Start of Block

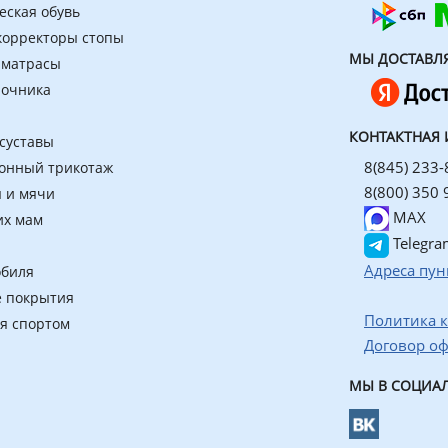
еская обувь
 корректоры стопы
МЫ ДОСТАВЛ
 матрасы
ночника
КОНТАКТНАЯ
 суставы
8(845) 233-
онный трикотаж
8(800) 350 
 и мячи
MAX
их мам
Telegra
Адреса пун
обиля
 покрытия
Политика 
ия спортом
Договор о
МЫ В СОЦИАЛ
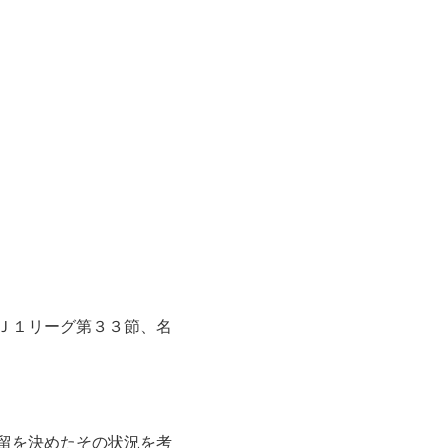
Ｊ１リーグ第３３節、名
留を決めたその状況を考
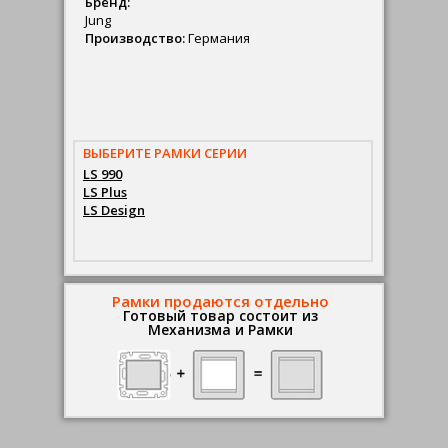
Бренд:
Jung
Производство:
Германия
ВЫБЕРИТЕ РАМКИ СЕРИИ
LS 990
LS Plus
LS Design
Рамки продаются отдельно
Готовый товар состоит из
Механизма и Рамки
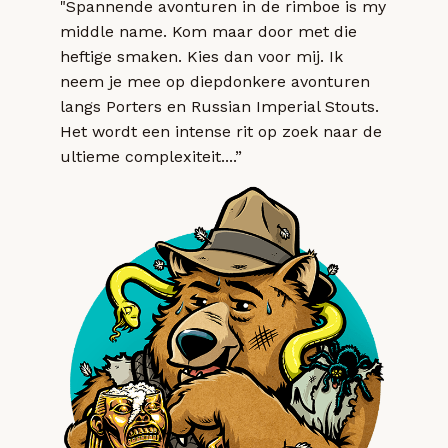
"Spannende avonturen in de rimboe is my
middle name. Kom maar door met die
heftige smaken. Kies dan voor mij. Ik
neem je mee op diepdonkere avonturen
langs Porters en Russian Imperial Stouts.
Het wordt een intense rit op zoek naar de
ultieme complexiteit....”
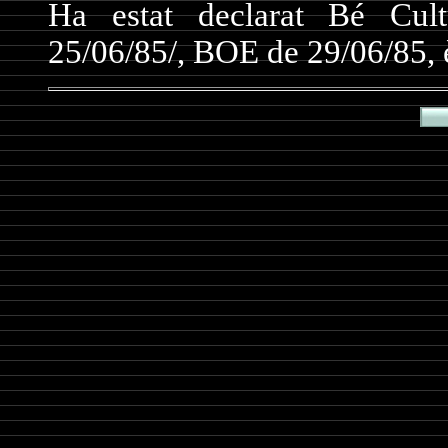
Ha estat declarat Bé Cult
25/06/85/, BOE de 29/06/85,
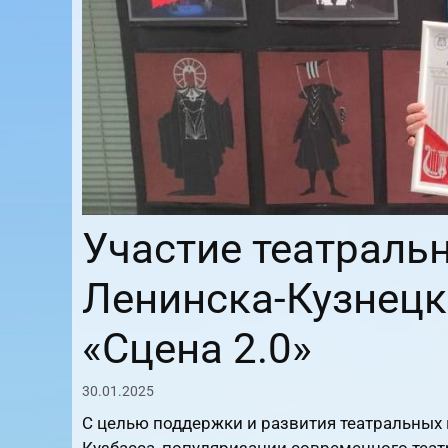
Участие театраль
Ленинска-Кузнецк
«Сцена 2.0»
30.01.2025
С целью поддержки и развития театральных
Кузбасса, популяризации современного теат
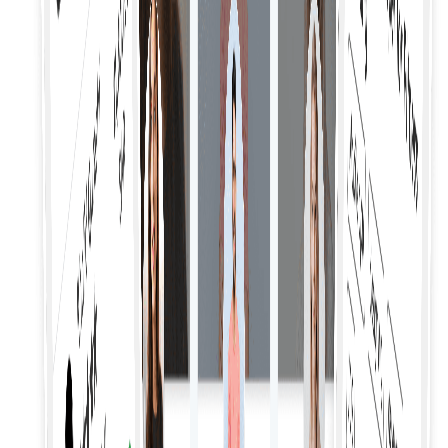
Эффективно контролируйте проекты фрилансеров с
помощью инструментов, позволяющих
отслеживать прогресс, результаты и этапы работы.
Мониторинг производительности
Отслеживайте и оценивайте работу фрилансеров с
помощью подробной аналитики, чтобы
гарантировать высокое качество работы и
своевременное выполнение.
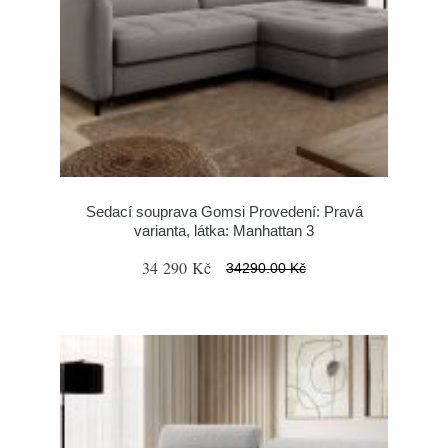
Sedací souprava Gomsi Provedení: Pravá
varianta, látka: Manhattan 3
34 290 Kč
34290.00 Kč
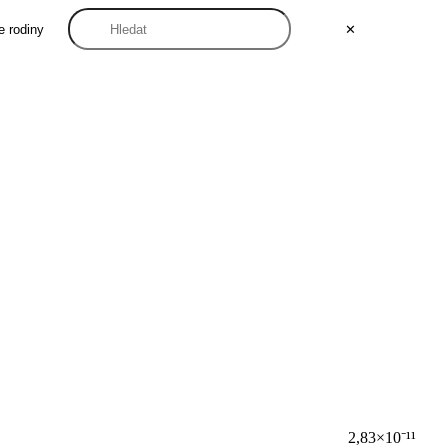
e rodiny
✕
2,83×10⁻¹¹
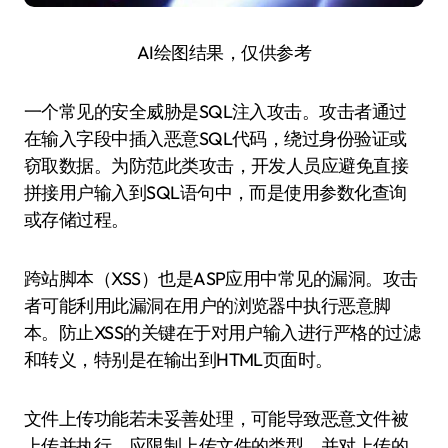
AI绘图结果，仅供参考
一个常见的安全威胁是SQL注入攻击。攻击者通过
在输入字段中插入恶意SQL代码，绕过身份验证或
窃取数据。为防范此类攻击，开发人员应避免直接
拼接用户输入到SQL语句中，而是使用参数化查询
或存储过程。
跨站脚本（XSS）也是ASP应用中常见的漏洞。攻击
者可能利用此漏洞在用户的浏览器中执行恶意脚
本。防止XSS的关键在于对用户输入进行严格的过滤
和转义，特别是在输出到HTML页面时。
文件上传功能若未妥善处理，可能导致恶意文件被
上传并执行。应限制上传文件的类型，并对上传的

End of Block

**ABOUT THIS EXERCISE**
Output nothing but the lines from the line with "гарантировать высокое качество работы и" through the last line of the material above, please, word for word and without the pictures.

**EXERCISE SOLUTION**
гарантировать высокое качество работы и
своевременное выполнение.
Sedací souprava Gomsi Provedení: Pravá
varianta, látka: Manhattan 3
34 290 Kč
34290.00 Kč
e rodiny
✕
2,83×10⁻¹¹
AI绘图结果，仅供参考
一个常见的安全威胁是SQL注入攻击。攻击者通过
在输入字段中插入恶意SQL代码，绕过身份验证或
窃取数据。为防范此类攻击，开发人员应避免直接
拼接用户输入到SQL语句中，而是使用参数化查询
或存储过程。
跨站脚本（XSS）也是ASP应用中常见的漏洞。攻击
者可能利用此漏洞在用户的浏览器中执行恶意脚
本。防止XSS的关键在于对用户输入进行严格的过滤
和转义，特别是在输出到HTML页面时。
文件上传功能若未妥善处理，可能导致恶意文件被
上传并执行。应限制上传文件的类型，并对上传的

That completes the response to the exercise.